Now appearing what is understood in legal parlance as a “demurrer,” with renowned Attorney Gerry Spence noted to inferringly phrase it as “A man who doesn't keep his word is no man,” and “too much justice is injustice,” the coming three of the first six years tenure of President Sirleaf, in the thoughts of many, may precisely prove what United States Ambassador Linda Thomas Greenfield terms as “critical”. Purely socio-economic and repeatedly underscored, it now remains the challenge of each and every Liberian, as well as residents, to critically evaluate their values, beliefs and behaviors to allow the necessary changes to occur, since they truly bear costs and benefits, an adult cannot eat rice by swallowing unless he or she begins by first chewing to soften the grains to allow it go through the throat.

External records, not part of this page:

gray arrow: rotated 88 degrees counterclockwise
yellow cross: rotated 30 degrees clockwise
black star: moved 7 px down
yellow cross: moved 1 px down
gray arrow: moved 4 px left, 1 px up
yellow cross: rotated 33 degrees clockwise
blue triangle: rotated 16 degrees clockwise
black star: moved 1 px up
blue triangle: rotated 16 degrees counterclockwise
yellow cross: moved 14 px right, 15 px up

While it may appear to few that the current leadership may have been slow from the beginning, without consideration for the progress made in other vital areas, the song now being sung is that “you ain see nothing yet; when Jonathan begins to visit upcountry every weekend to enjoy himself, you go know-oh that Iron Lady will shine Liberia.”
Although with the global financial crisis haunting various economies of the world, allowing world leaders to meet this week in London this week for the G-20 Summit, Liberia's greatest hope lies in the highly anticipated positive decisions that would evolve therefrom, since it has already begun experiencing the slump in the rubber and mining sector. Too young for that my people. We're just coming from 14 years of civil crisis and deserve national reconstruction. With sharp fall also reported in the price of crude oil, listing the United States, Great Britain, Japan and likely France, the Federal Republic of Nigeria that is right within our proximity has already had its economic and financial experts meeting to craft out ways in keeping their economy afloat.

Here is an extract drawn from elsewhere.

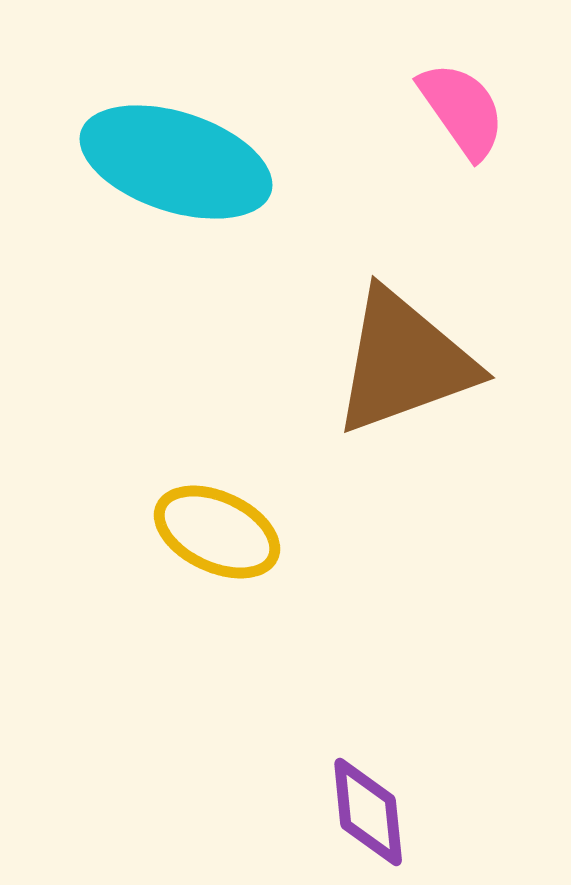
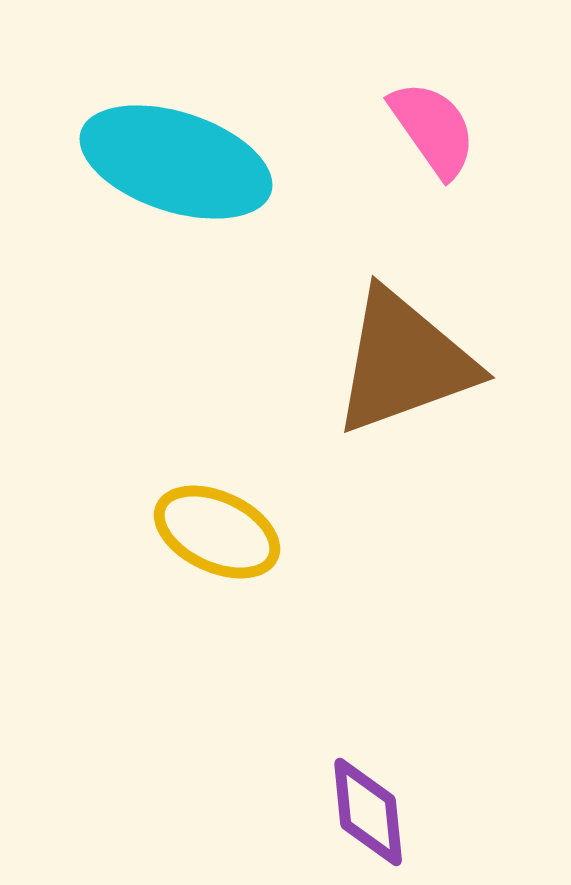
pink semicircle: moved 29 px left, 19 px down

These are all big, big things for Liberia now. Rightly suggested by the Liberian leader that the agricultural sector be explored, well, Dr. Chris Toe, this is no longer fun. You need to press forward in having the World Bank begin even little by little, to escape the big one. Made to laugh by a friend when I told him how I had a relapse of my arthritis in recent days, he shouted by saying “my man, where you've come from with that rich man sickness?”
Arthritis again? Why not serious backache. But that did not come from the diagnosis made. So is the same with the big financial crisis. Financial crisis affecting areas that Liberians are struggling to rebuild their lives out of?
Anyway, that should not continue to override the continuing progress being achieved the current leadership. Did I hear someone say Ellen… well, I don't like politics yah!